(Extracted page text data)
# # # #
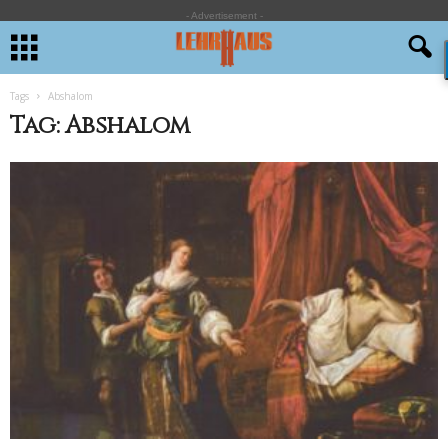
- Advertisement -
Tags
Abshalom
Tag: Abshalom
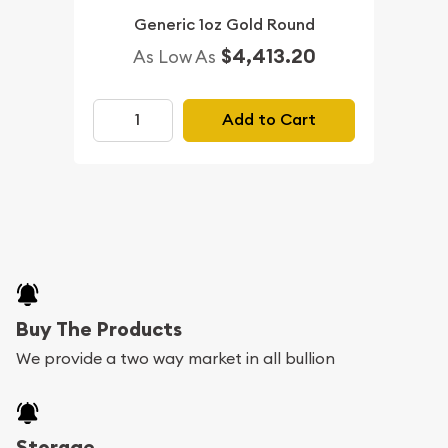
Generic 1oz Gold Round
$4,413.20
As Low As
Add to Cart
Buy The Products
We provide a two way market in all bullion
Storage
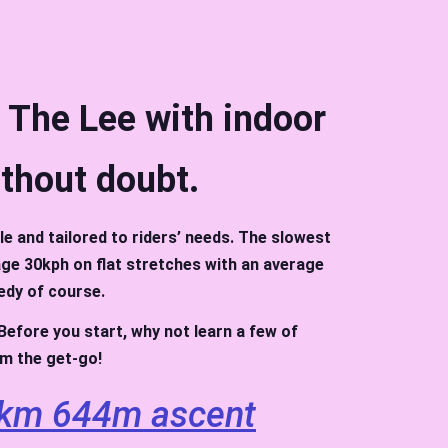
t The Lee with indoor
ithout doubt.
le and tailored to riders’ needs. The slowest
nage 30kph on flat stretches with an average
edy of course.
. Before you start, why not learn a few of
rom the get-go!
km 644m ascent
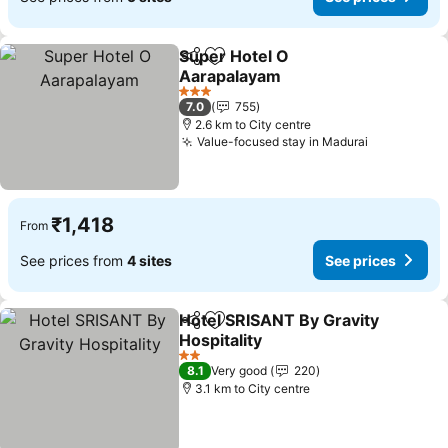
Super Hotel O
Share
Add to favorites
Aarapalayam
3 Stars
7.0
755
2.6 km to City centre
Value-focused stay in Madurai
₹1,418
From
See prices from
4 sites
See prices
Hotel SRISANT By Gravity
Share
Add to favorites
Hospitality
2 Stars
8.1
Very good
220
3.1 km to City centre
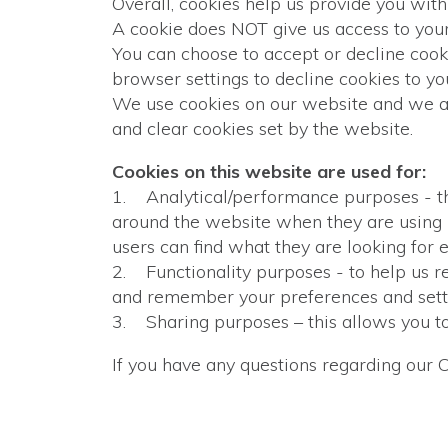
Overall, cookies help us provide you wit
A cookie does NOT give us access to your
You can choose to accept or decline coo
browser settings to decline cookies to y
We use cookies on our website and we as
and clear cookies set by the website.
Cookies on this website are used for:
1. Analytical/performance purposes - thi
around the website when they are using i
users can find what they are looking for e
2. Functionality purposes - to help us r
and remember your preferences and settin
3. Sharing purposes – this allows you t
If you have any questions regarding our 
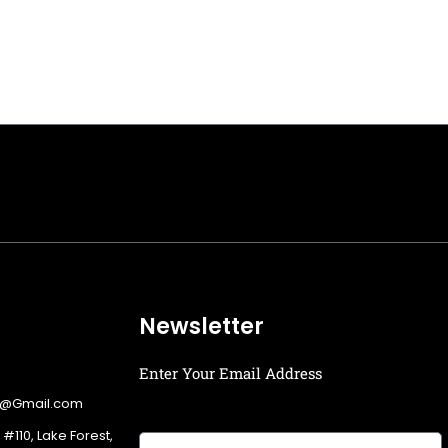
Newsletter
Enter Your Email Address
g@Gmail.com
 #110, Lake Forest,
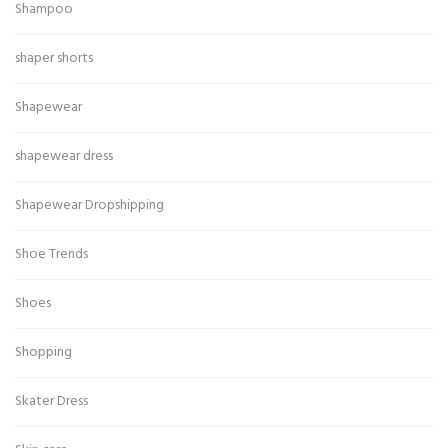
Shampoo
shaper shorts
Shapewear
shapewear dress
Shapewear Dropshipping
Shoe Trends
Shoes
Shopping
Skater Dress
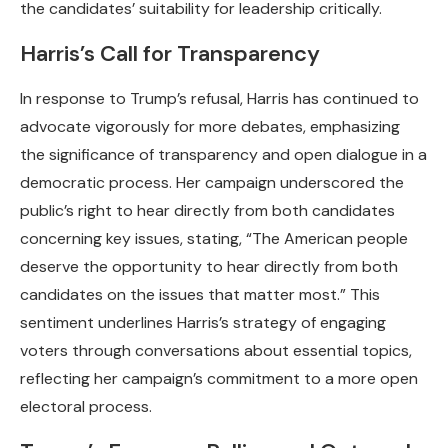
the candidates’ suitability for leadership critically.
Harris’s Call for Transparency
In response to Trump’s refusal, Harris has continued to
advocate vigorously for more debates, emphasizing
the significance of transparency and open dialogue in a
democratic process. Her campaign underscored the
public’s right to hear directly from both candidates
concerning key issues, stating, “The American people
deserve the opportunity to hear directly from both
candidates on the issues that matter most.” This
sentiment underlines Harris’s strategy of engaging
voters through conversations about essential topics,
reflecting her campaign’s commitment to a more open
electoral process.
# # # #
Task statement:
Each line from the first line of the data above through the one containing "We use cookies on our website and we as" must be set down exactly; the pictures must not be.

Result of this task:
- Advertisement -
Tags
Abshalom
Tag: Abshalom
Generic 1oz Gold Round
$4,413.20
As Low As
Add to Cart
Buy The Products
We provide a two way market in all bullion
Storage
t The Lee with indoor
ithout doubt.
le and tailored to riders’ needs. The slowest
nage 30kph on flat stretches with an average
edy of course.
. Before you start, why not learn a few of
rom the get-go!
km 644m ascent
Super Hotel O
Share
Add to favorites
Aarapalayam
3 Stars
7.0
755
2.6 km to City centre
Value-focused stay in Madurai
₹1,418
From
See prices from
4 sites
See prices
Hotel SRISANT By Gravity
Share
Add to favorites
Hospitality
2 Stars
8.1
Very good
220
3.1 km to City centre
Overall, cookies help us provide you wit
A cookie does NOT give us access to your
You can choose to accept or decline coo
browser settings to decline cookies to y
We use cookies on our website and we as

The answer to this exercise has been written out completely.